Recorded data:
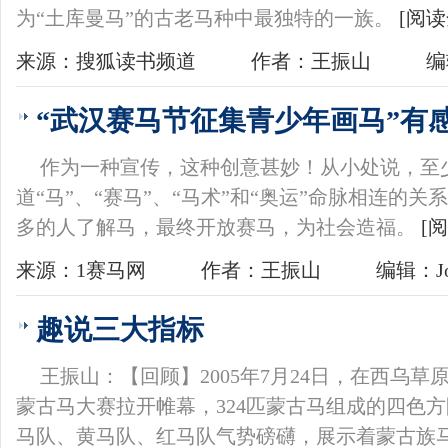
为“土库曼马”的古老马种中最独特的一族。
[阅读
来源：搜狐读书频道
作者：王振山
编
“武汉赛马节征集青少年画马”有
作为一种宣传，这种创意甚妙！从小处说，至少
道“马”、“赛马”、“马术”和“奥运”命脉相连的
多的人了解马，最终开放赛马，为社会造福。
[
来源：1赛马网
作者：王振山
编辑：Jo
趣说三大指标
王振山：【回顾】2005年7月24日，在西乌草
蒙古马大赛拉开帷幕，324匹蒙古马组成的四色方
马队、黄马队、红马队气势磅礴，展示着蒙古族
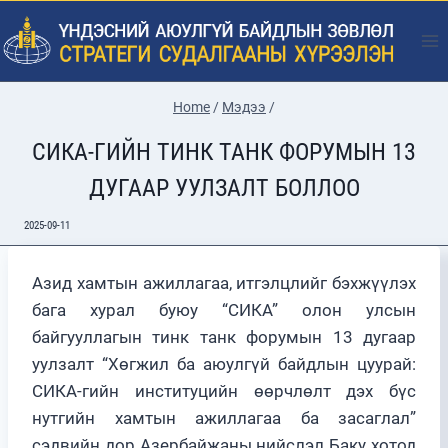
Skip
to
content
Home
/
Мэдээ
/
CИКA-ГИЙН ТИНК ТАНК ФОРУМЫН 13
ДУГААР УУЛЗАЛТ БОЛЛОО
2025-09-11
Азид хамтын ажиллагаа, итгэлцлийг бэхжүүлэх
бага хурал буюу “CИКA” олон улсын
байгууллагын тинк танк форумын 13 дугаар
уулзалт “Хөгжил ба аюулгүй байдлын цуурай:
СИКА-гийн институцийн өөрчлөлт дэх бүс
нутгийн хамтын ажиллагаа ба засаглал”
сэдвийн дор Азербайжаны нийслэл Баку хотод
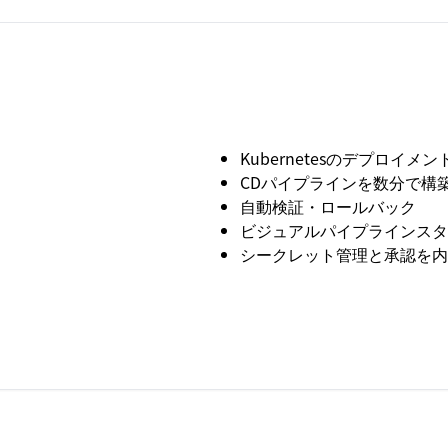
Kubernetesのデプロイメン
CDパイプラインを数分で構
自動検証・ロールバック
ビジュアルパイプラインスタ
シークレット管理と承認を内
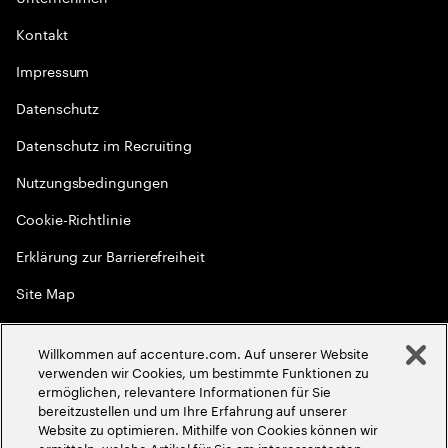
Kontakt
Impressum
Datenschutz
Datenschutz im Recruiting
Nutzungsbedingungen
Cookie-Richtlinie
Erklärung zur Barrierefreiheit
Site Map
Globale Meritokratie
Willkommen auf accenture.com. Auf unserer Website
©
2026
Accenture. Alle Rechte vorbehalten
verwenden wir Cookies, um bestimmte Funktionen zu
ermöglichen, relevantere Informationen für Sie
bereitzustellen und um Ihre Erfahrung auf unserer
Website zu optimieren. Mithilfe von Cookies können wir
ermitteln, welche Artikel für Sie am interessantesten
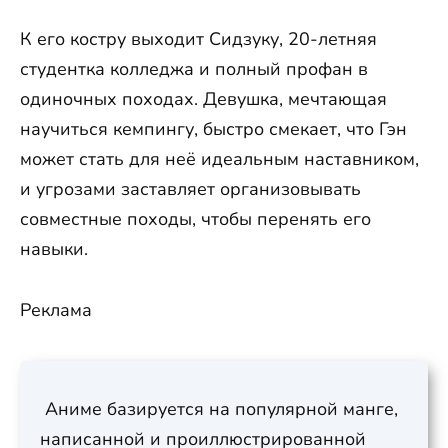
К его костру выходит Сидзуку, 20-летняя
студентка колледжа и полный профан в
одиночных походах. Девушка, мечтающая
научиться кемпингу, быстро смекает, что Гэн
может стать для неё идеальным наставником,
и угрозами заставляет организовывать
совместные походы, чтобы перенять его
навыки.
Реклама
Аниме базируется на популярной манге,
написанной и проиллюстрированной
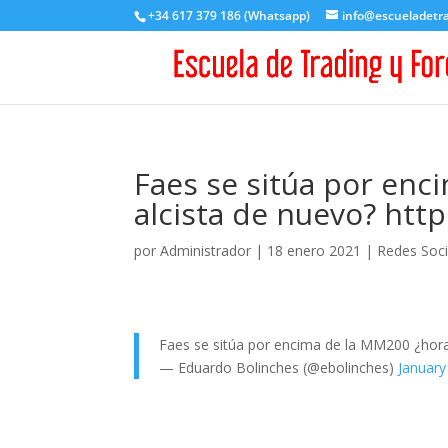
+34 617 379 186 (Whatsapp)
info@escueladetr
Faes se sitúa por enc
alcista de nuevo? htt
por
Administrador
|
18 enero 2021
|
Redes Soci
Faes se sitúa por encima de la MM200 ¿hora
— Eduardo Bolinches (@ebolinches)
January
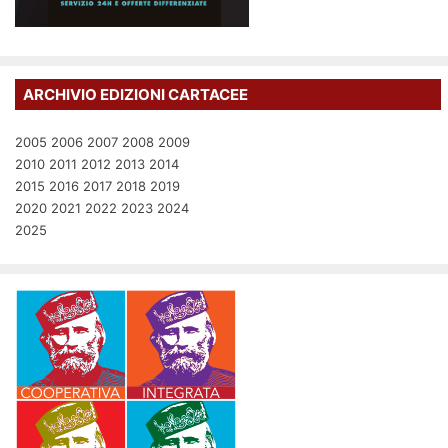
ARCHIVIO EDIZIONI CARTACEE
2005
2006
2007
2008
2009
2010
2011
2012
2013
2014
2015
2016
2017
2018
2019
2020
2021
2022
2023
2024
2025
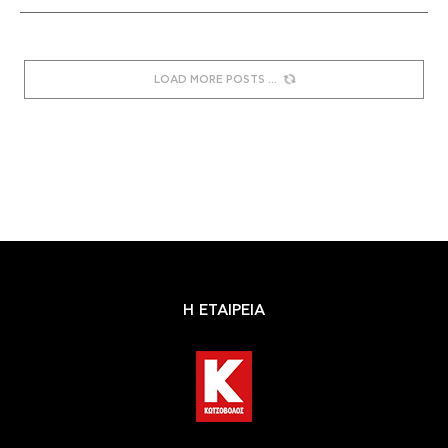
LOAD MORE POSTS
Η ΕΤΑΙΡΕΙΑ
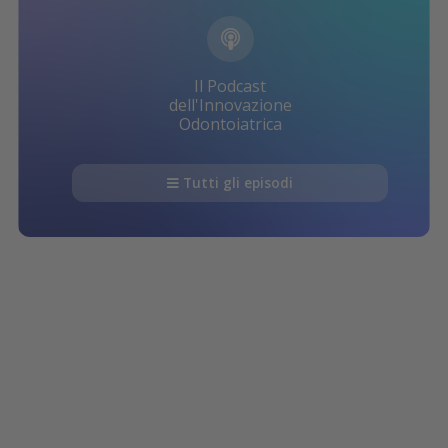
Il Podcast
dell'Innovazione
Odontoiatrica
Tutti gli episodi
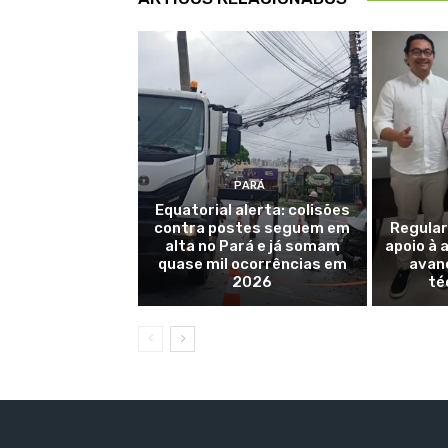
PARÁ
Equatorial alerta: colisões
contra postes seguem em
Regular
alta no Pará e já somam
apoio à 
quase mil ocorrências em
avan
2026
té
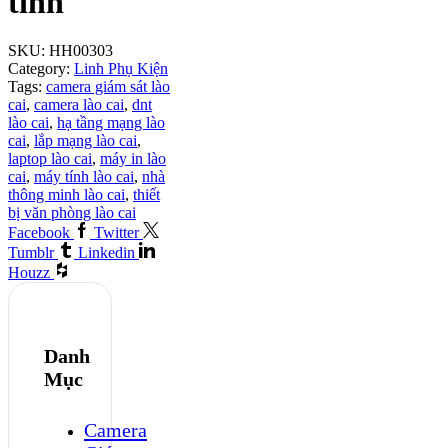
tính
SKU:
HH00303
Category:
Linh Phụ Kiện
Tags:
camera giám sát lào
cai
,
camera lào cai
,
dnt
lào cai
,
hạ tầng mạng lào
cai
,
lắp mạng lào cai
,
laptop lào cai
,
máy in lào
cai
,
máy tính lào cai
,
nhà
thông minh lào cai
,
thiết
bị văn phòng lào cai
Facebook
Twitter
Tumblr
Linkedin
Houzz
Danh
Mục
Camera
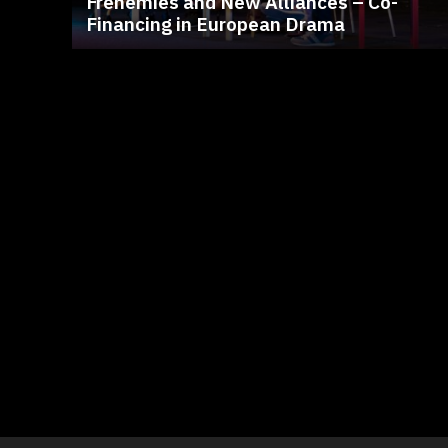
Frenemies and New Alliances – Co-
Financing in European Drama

TASK PROMPT
Copy out every line in the items above that contains the string "unserer". Case counts, so a line matches only if the string appears with the same capitalization.

WRITTEN ANSWER
Willkommen auf accenture.com. Auf unserer Website
bereitzustellen und um Ihre Erfahrung auf unserer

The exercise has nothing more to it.